"The lift in lending over the last year has generated the lift in net interest income growth and the demand for credit over this 12-month period has been very strong when compared to recent times," he said. "The reduction in operating expenses has also aided the lift in profitability for the period."
But with the economic outlook becoming more uncertain, Shuttleworth said banks might struggle to sustain lending growth, a major driver of profits. Consumers could benefit from those market dynamics as competition in the lending market heated up, he added.

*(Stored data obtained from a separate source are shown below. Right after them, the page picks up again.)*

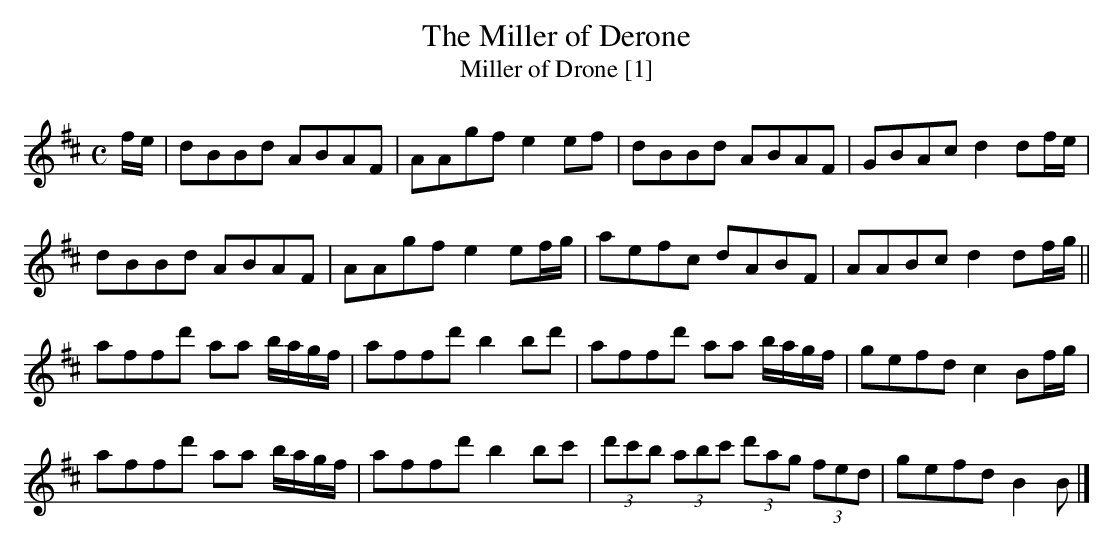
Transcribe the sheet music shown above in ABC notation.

X:1
T:Miller of Derone, The
T:Miller of Drone [1]
M:C
L:1/8
K:D
f/e/|dBBd ABAF|AAgf e2 ef|dBBd ABAF|GBAc d2 df/e/|
dBBd ABAF|AAgf e2 ef/g/|aefc dABF|AABc d2 df/g/||
affd' aa b/a/g/f/|affd' b2 bd'|affd' aa b/a/g/f/|gefd c2 Bf/g/|
affd' aa b/a/g/f/|affd' b2 bc'|(3d'c'b (3abc' (3d'ag (3fed|gefd B2B|]
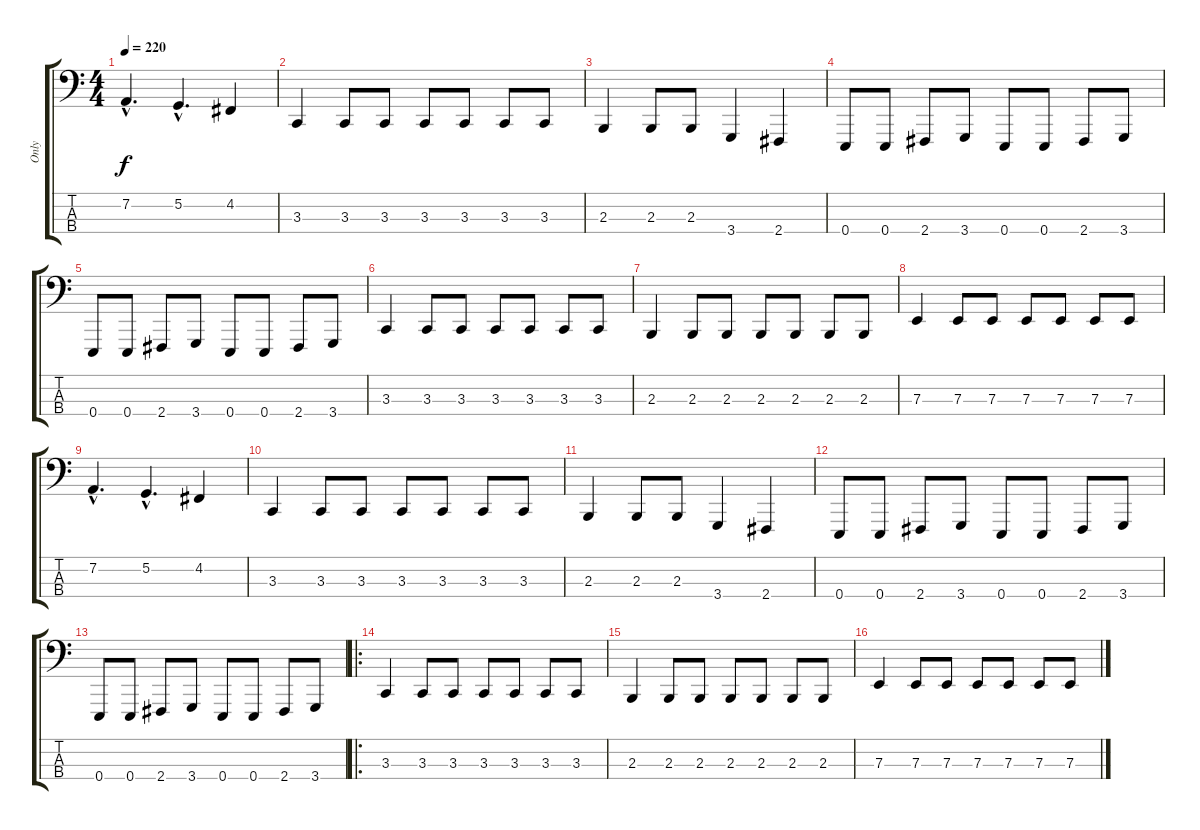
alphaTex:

\track ("Only" "Only") {instrument lead8bassandlead}
\staff {score tabs}
\tuning (G2 D2 A1 E1) {hide}
\ts (4 4)
\tempo 220
\clef f4
\ks c
7.2{hac}.4{d dy f} 5.2{hac}.4{d} 4.2.4 |
3.3.4 3.3.8 3.3.8 3.3.8 3.3.8 3.3.8 3.3.8 |
2.3.4 2.3.8 2.3.8 3.4.4 2.4.4 |
0.4.8 0.4.8 2.4.8 3.4.8 0.4.8 0.4.8 2.4.8 3.4.8 |
0.4.8 0.4.8 2.4.8 3.4.8 0.4.8 0.4.8 2.4.8 3.4.8 |
3.3.4 3.3.8 3.3.8 3.3.8 3.3.8 3.3.8 3.3.8 |
2.3.4 2.3.8 2.3.8 2.3.8 2.3.8 2.3.8 2.3.8 |
7.3.4 7.3.8 7.3.8 7.3.8 7.3.8 7.3.8 7.3.8 |
7.2{hac}.4{d} 5.2{hac}.4{d} 4.2.4 |
3.3.4 3.3.8 3.3.8 3.3.8 3.3.8 3.3.8 3.3.8 |
2.3.4 2.3.8 2.3.8 3.4.4 2.4.4 |
0.4.8 0.4.8 2.4.8 3.4.8 0.4.8 0.4.8 2.4.8 3.4.8 |
0.4.8 0.4.8 2.4.8 3.4.8 0.4.8 0.4.8 2.4.8 3.4.8 |
\ro
3.3.4 3.3.8 3.3.8 3.3.8 3.3.8 3.3.8 3.3.8 |
2.3.4 2.3.8 2.3.8 2.3.8 2.3.8 2.3.8 2.3.8 |
7.3.4 7.3.8 7.3.8 7.3.8 7.3.8 7.3.8 7.3.8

The PwC report came as ANZ New Zealand yesterday reported a 5 per cent lift in profit to $1.3 billion for the nine months to June 30.
Customer deposits rose 7 per cent, while gross lending increased by 5 per cent. Provisions for credit impairments lifted to $58 million compared with a $20 million write-back in the previous comparable period, ANZ said.
Shuttleworth said the slump in dairy prices would put pressure on "loan serviceability" in rural areas, but banks were carefully managing risk in the agricultural sector.
"The banks have demonstrated the ability to work through stressed exposures and if there are any issues in the current environment, expectations are that banks will be there to work through and resolve the matter."
Last week, Standard & Poor's cut one part of the credit ratings of the country's four biggest banks - ANZ, BNZ, ASB and Westpac - over concerns about the ongoing strength of Auckland's housing market.
The Reserve Bank said in May that the potential for a sudden correction in the city's property market had increased. In response, it imposed lending restrictions on property investors that kick in in October.
Shuttleworth said the S&P downgrade was a timely reminder to banks "to make sure everything is appropriately in balance".
"Any downwards pressure on the overall issuer ratings would have impact on the cost of funding for the banks."